When the country is under a pandemic, it results in situations where the economy essentially shuts down. People are unable to work and may even lose their livelihoods. It can create serious damage to personal finances that will naturally lead to an increase in bankruptcy filings.
According to the National Law Review, in such a situation, the government may make laws that change or alter the bankruptcy code to offer better protection for filers. The COVID-19 Bankruptcy Relief Extension Act is one such law.

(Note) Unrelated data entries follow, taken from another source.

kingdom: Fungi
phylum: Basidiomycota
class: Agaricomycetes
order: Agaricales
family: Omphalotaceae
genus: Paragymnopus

The COVID-19 Bankruptcy Relief Extension Act was put into place to extend the changes made under the temporary Coronavirus Aid, Relief, and Economic Security Act, which had an expiration date. The extension occurred due to the pandemic not coming to a swift end as anticipated.
However, the extension did not cover everything in the original act.
Impact of the bill
The extension did carry on some important aspects that can benefit anyone filing for bankruptcy. It exempted any stimulus payments as property a person must claim when filing. It included many provisions to help protect individuals filing due to foreclosure actions.
The extension allowed for adjustments to cases for those who filed a Chapter 13 bankruptcy prior to the pandemic. This is important since Chapter 13 involves a repayment plan based on income, which may have changed due to the pandemic.
The government understands a pandemic can drastically change individuals’ financial situations. When bankruptcy is the only option for help, laws, such as the COVID-19 Bankruptcy Relief Extension Act, can make things easier and relieve the strain of having to file.